The g chart measures time between events or
occurrences between events. The control limits
are based on the same principles as other charts,
but are calculated based on the properties of
the geometric distribution. So we might look
at something like Days Between or Hours Between
or Batches Between. A g chart could also looks
at occurrences between, such as parts produced
between defects. This is an example of the g
chart.
Figure 4
(mouse over any data point to see tips)
Notice that with the g chart, we want the days
between to be higher. So for the g chart, you
see the Good Direction at the top. And that
is an important distinction between the XmR
chart of the first alternative and the g chart
alternative. With the XmR chart, we are looking
at the rate and we want a lower rate for the
Rare Event. We want fewer spills per year. But
with the g chart, we want more days between
spills. Notice in this case that we are not
getting a signal for this process as we did
with the XmR chart. We are seeing a steady decline,
but we need one more decreasing point for a
signal.
Again there are examples of the g chart with
other data on our live.statit.com
site under the Rare Event Webinar.
The g chart is simple to implement. Your data
can be in the form of dates or datetime that
an event took place. Or it can be a column of
days or time between individual events. Or a
column of the counts of events between adverse
events.
The g chart also has the many options available
to other Statit SPC charts including phases,
reference lines, Assignable Cause points, etc.
G charts only need one chart to analyze the
process. Generally with the g chart, the lower
control limit does not come into play and is
bounded by zero.
Notice on this chart that I have displayed
the number of days since the last spill. This
number is an indication of how the process is
behaving since the last spill. It would be important
to know how we are doing in relation to that
last event but until we get the next spill,
we cannot calculate the number of days between.
However, I have color-coded the subtitle such
that it is red if the days since the last spill
is less than the mean, yellow if it is between
the mean and the Upper Control Limit, and green
if it is above the Upper Control Limit.
|
XmR on Rate
|
g Chart
|
|
Double Charts
|
Single Chart
|
|
Down is good
|
Up is Good
|
|
Data Manipulation
|
Ease of Use (Simple
Data)
|
So for a g chart, higher is better.

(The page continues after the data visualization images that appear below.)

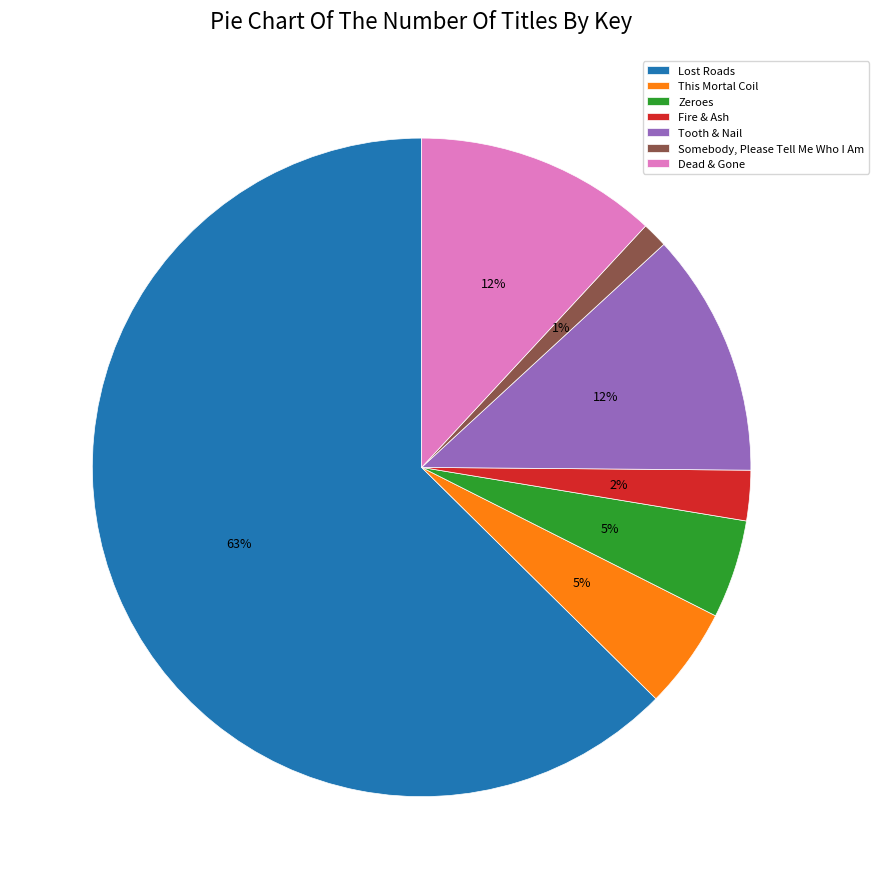

Which category has the smallest portion of the pie?

Somebody, Please Tell Me Who I Am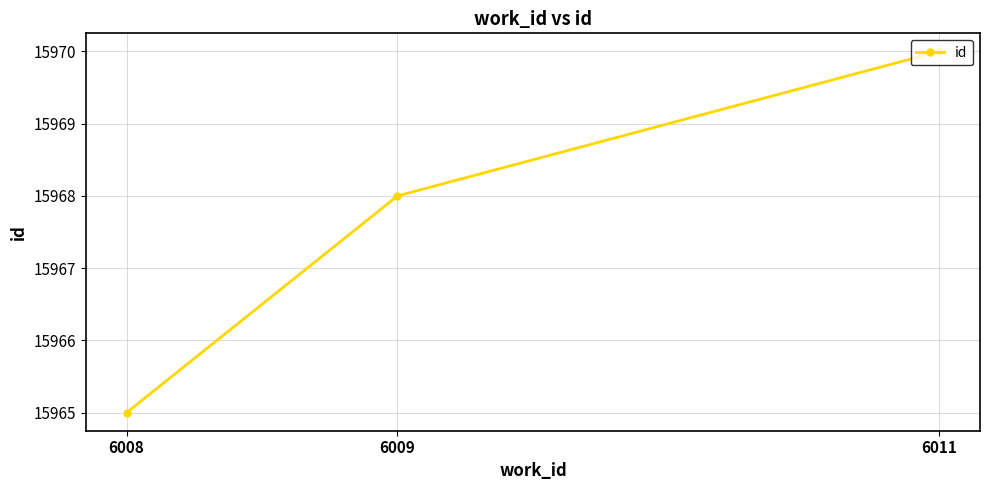

Approximately how many times larger is the value at 6009 compared to 6011?

1.0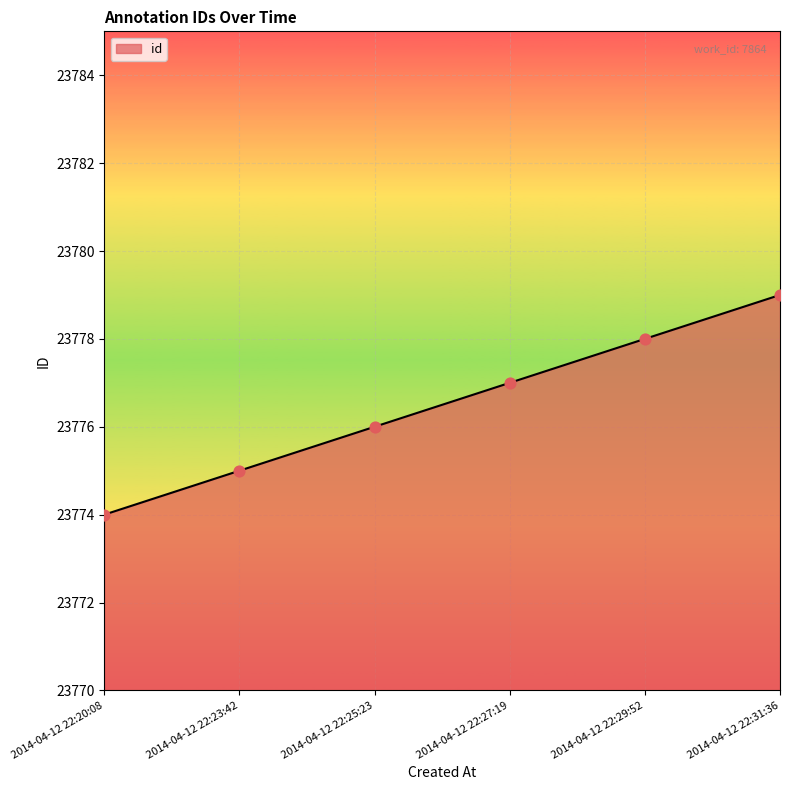

What is the change in value from 2014-04-12 22:25:23 to 2014-04-12 22:27:19?

+1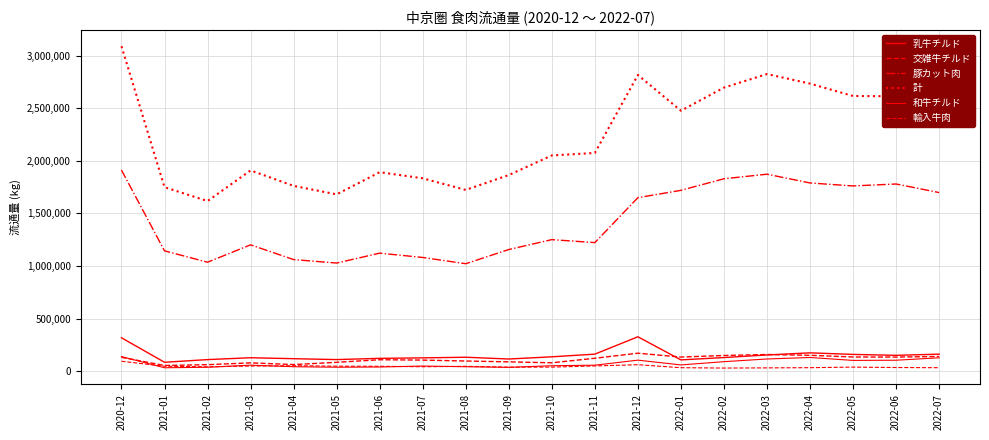

Does the chart display data point markers on the line(s)?

No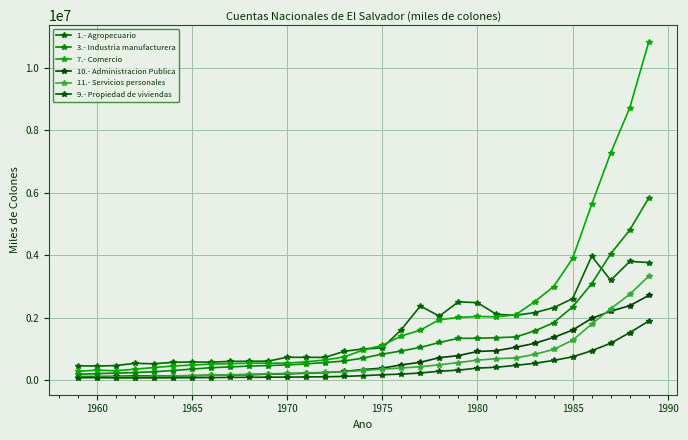

How many series are shown in this chart?

6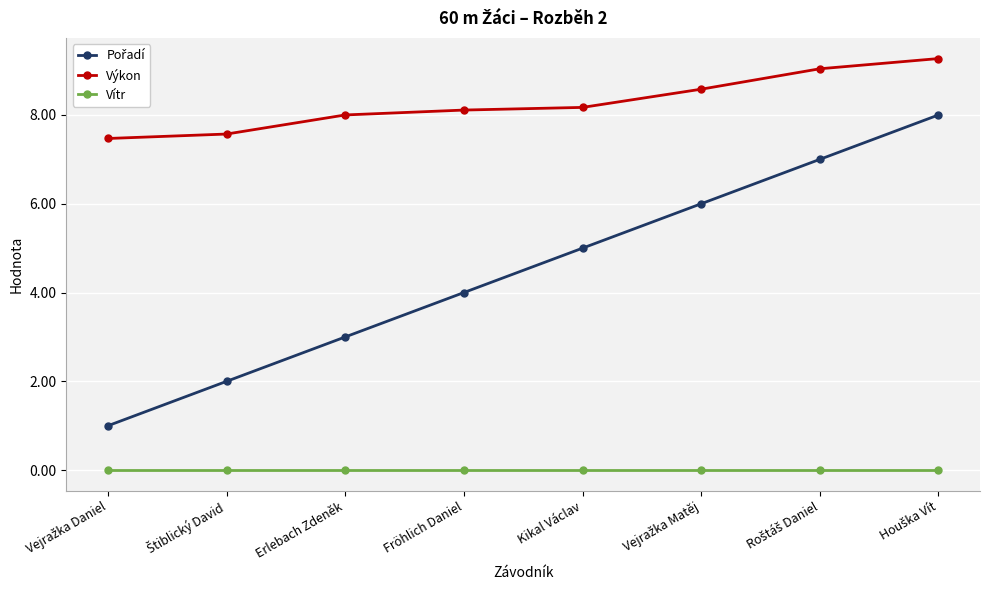

What is the difference between the highest and lowest values at Kikal Václav?

8.2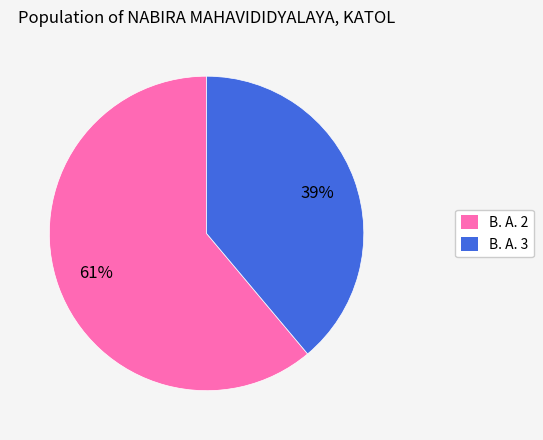

Which has a higher value, B. A. 2 or B. A. 3?

B. A. 2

We only
need one chart because one parameter describes
the distribution. The data is simple, but the
Lower Control Limit has little use on the g
chart. So to compare the two alternatives, we
see that major differences are in the interpretation
and the simplicity of the data. Lower is better
on XmR and higher is better on g chart. XmR
may require data calculation and manipulation.
G chart is simple to implement with simpler
data. XmR chart may require analyzing two charts.
G chart does not give us much information with
the Lower Control Limit.
Now, suppose we want this information to be
displayed to the organization. With Statit e-QC,
you have the ability to schedule reports on
a frequent basis to give you up-to-date information.
And, you can access these reports from your
intranet. So you could publish a scheduled report
as shown on live.statit.com
and link it to your intranet so that everyone
knows how you are doing currently and how that
compares to the past and whether or not you
are getting better. This, of course, give a
better indicator than just a simple sign.
Of course, there are other alternatives such
as transformations or Cusum charts. But I find
that these charts are easier to interpret for
most users.
References:
Benneyan, J.C. (2001). Number-Between
g-Type Statistical Quality Control Charts for
Monitoring Adverse Events. Healthcare Management
Science, 4.
Wheeler, D.J. (2004). Advanced topics
in statistical control The power of Shewharts
charts (2nd ed.). Knoxville, TN: SPC Press.